麻酔科とは?診療科の役割や麻酔科医の仕事内容を簡単に紹介

麻酔科とは、手術中の麻酔や、手術前後を含めた患者の全身状態を管理する診療科です。
手術では大きな痛みが伴うため、患者を眠らせることや、痛みを取って筋肉を緩めるなどの役割を担います。
麻酔科医は、安全に手術ができるように、手術前後と術中の患者の全身状態を良好に維持管理することが仕事です。
そこで、麻酔科について、診療科の役割や麻酔科医の仕事内容を簡単に紹介します。
麻酔科とは
「麻酔科」とは、手術に関連する周術期において、全身管理を専門とする診療科です。
手術前後の患者の全身状態を把握しながら、麻酔の方法や合併症などを説明し、適切に麻酔や全身管理を行います。
患者に麻酔をかけて眠らせるだけでなく、手術侵襲や持病などに関連または偶発的に起こる出血・呼吸異常・神経異常・アレルギーなどのリスクから患者を守ることが仕事です。
外科医は手術に集中するためにも、欠かせない役割を担うといえます。
麻酔科医の仕事
麻酔科医の仕事とは、患者をただ眠らせることだけでなく、手術中や周術期における体調管理のすべてでです。
メスで切ったり針で縫ったりしても気がつかないほどに眠らせるため、血圧低下や心拍の遅れが見らえることや、呼吸停止などの状態となります。
常に患者の麻酔状態において生理機能をモニターし、手術操作も観察しつつ医療技術を駆使します。
個々の患者の安全と、最も適した麻酔方法を考え、手術の何日も前から患者を診察することや麻酔管理における必要な検査の追加なども行います。
高齢や重い持病の方ほど変化が大きく、生命に関わる恐れもあるため、血圧・心拍をコントロールする循環器の知識が必要となります。

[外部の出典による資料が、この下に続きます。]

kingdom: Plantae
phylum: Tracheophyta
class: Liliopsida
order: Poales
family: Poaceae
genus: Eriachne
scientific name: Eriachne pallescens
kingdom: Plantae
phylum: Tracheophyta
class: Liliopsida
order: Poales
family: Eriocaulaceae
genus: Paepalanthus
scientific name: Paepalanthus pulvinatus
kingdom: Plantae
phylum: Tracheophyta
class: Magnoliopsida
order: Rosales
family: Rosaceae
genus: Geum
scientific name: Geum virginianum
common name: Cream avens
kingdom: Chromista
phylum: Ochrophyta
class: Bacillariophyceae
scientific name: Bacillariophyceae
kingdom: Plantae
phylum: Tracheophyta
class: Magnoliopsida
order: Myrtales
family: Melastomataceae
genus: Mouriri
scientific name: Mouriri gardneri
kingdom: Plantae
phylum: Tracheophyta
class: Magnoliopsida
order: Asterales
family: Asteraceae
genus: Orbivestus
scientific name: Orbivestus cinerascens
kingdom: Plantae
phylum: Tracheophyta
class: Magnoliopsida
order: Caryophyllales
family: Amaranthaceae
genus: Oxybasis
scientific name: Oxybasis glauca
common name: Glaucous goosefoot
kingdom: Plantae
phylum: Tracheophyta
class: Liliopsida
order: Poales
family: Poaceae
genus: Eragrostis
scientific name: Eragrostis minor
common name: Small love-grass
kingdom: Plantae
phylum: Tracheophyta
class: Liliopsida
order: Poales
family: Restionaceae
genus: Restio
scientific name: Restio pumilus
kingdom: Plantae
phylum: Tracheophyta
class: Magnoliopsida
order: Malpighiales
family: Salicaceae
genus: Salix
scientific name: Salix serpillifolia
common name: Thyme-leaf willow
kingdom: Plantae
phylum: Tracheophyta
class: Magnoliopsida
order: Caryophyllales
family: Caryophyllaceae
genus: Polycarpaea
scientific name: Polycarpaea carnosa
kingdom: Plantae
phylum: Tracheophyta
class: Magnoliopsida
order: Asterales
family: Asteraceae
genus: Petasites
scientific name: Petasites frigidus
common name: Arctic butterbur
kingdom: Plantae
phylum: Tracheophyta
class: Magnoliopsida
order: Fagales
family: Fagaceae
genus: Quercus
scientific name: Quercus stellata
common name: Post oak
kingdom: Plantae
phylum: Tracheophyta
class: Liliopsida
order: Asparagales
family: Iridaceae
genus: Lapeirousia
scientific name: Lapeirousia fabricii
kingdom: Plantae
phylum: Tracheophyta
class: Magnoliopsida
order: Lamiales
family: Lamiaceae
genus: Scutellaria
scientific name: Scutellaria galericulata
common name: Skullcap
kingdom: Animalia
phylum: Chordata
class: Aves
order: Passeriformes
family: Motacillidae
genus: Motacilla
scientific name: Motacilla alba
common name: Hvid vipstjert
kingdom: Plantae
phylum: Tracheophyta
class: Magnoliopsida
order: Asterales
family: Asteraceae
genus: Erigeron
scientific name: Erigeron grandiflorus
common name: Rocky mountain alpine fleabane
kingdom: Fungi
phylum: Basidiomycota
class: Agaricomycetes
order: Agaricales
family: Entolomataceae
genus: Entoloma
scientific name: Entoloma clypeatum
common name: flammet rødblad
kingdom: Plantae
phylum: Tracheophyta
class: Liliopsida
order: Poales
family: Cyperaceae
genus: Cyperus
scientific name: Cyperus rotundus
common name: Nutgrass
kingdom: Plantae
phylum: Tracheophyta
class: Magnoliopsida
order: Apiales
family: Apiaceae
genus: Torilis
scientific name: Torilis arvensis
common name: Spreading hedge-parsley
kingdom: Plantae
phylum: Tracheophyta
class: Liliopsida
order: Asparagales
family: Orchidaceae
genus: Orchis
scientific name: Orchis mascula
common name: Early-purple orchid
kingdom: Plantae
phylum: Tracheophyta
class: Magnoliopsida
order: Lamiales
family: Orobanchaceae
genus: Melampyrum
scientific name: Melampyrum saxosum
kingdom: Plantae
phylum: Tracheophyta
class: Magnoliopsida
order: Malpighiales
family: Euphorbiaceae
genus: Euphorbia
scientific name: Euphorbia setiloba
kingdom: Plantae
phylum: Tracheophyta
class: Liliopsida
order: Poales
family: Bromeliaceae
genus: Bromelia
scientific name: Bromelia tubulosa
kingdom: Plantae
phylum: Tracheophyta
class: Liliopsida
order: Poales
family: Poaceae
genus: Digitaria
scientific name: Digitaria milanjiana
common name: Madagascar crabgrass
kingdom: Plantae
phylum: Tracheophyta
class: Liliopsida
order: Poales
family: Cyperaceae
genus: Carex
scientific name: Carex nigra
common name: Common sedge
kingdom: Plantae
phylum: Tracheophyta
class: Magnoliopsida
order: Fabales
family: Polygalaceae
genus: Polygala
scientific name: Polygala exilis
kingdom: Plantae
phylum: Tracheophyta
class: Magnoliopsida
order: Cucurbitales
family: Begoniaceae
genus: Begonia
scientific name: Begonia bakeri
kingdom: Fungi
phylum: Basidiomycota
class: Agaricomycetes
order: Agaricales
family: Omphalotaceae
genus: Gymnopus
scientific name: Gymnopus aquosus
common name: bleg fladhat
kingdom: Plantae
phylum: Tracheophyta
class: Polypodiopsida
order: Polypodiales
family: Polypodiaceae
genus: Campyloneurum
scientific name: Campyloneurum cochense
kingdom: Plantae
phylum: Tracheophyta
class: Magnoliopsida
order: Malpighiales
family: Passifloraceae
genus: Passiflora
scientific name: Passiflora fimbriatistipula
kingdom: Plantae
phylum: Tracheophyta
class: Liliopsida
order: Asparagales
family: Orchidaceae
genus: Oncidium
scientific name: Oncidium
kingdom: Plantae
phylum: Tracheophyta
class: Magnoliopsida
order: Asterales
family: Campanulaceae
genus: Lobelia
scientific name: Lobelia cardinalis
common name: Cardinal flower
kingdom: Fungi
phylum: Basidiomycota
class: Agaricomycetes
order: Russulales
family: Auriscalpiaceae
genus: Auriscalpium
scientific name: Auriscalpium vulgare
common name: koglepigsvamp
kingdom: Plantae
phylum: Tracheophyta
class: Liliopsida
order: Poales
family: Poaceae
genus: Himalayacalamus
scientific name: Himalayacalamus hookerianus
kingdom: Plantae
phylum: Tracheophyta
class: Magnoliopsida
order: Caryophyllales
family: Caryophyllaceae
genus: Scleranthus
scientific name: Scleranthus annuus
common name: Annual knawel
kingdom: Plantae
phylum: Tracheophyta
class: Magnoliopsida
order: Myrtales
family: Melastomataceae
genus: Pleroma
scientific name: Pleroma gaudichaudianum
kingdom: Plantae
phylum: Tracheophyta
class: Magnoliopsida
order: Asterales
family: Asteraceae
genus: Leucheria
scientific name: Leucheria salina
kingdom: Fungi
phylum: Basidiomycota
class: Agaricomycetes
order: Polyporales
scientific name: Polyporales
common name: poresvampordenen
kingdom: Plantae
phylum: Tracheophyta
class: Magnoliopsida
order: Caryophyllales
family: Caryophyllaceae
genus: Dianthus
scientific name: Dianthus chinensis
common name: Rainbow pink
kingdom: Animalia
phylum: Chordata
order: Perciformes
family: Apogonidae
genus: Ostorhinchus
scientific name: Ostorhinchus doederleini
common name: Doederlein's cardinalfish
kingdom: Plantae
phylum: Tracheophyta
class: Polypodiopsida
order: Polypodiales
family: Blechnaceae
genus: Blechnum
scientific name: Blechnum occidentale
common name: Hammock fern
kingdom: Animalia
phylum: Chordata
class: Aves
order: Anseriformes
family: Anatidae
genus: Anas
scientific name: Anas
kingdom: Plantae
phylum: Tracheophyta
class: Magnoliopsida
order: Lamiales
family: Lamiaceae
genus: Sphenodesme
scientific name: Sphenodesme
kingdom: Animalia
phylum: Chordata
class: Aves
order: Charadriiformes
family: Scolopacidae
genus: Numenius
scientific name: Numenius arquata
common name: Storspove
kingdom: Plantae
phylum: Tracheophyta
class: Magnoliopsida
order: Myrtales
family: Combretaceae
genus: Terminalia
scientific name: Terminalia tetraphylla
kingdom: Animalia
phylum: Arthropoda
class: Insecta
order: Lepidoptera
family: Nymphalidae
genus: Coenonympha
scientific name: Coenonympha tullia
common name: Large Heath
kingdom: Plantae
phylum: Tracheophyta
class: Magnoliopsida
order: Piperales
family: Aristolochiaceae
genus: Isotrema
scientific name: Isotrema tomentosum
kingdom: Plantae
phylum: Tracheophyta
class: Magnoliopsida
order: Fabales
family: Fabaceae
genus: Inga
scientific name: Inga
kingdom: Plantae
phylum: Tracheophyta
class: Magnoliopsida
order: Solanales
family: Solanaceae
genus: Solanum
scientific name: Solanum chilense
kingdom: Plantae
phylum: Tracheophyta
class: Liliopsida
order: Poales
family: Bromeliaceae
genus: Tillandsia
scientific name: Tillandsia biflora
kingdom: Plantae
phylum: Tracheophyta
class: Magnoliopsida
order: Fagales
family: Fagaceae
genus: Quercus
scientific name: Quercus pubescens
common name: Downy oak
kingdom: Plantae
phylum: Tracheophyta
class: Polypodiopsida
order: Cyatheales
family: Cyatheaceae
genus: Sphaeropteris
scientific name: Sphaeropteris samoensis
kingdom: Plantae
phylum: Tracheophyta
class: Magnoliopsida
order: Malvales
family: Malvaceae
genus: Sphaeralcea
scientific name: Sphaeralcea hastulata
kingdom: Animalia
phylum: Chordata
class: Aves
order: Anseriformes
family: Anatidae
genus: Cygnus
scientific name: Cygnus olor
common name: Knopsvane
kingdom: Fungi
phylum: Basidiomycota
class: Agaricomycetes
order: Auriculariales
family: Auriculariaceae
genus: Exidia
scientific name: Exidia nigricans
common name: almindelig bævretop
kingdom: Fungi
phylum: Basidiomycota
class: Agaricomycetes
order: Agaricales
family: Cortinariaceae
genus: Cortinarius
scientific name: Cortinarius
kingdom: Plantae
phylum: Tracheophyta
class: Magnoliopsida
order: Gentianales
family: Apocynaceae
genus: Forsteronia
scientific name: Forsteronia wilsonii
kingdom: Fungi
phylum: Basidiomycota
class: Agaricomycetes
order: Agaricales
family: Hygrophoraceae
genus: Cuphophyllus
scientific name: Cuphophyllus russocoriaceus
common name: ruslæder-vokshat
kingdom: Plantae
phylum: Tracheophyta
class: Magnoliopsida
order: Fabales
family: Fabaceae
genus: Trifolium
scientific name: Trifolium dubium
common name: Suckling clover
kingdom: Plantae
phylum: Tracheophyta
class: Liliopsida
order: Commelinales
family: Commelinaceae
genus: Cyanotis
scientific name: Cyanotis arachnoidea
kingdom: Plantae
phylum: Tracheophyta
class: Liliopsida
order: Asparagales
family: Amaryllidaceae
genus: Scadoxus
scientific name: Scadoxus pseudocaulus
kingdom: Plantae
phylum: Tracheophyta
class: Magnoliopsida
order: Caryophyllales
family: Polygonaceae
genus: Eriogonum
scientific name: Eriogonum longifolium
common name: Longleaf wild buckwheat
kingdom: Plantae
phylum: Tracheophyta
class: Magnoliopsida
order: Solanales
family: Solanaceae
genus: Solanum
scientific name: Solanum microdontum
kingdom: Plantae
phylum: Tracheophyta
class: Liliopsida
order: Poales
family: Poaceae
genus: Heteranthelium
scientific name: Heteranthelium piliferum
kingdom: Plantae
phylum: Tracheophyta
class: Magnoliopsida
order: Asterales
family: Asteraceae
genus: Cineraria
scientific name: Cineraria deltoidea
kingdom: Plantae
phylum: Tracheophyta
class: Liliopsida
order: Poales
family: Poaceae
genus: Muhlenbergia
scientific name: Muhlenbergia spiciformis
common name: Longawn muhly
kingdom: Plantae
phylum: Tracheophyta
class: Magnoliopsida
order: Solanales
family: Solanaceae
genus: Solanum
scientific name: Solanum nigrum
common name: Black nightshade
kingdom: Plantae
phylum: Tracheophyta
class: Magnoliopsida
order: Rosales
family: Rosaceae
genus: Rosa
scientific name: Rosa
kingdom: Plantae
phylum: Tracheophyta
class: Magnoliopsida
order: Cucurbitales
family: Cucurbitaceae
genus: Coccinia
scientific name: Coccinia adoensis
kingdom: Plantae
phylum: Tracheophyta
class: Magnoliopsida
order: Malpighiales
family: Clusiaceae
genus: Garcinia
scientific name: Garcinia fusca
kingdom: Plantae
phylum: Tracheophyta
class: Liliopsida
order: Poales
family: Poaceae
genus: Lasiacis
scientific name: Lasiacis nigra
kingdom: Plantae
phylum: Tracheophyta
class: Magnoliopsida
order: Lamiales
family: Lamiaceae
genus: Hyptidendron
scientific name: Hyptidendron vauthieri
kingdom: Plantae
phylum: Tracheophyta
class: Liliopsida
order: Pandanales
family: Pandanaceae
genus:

さらに、人工呼吸における呼吸器の知識や、喉に管を通す気管挿管技術も求められます。
手術中の体液・電解質の管理と出血に対する補充なども麻酔科の担当です。
眠った状態では痛みはないものの、患者の体には大きなストレスや負荷がかかっています。
それによる持病の悪化などを予防し、発作などが起こったときにも麻酔科医が治療を行います。
手術後には患者を目覚めさせて、何病室に戻ってもらうための幅広い知識・経験・技術が必要となります。
患者の呼吸と循環系の安定、意識レベル回復を確認することも麻酔科医の仕事です。
なお、麻酔科医は手術室以外でも活躍しており、たとえば新型コロナウイルス感染症が流行したときにはICU(集中治療室)や集中治療医でも取り上げられていました。
日本の集中治療医の多くは麻酔科出身です。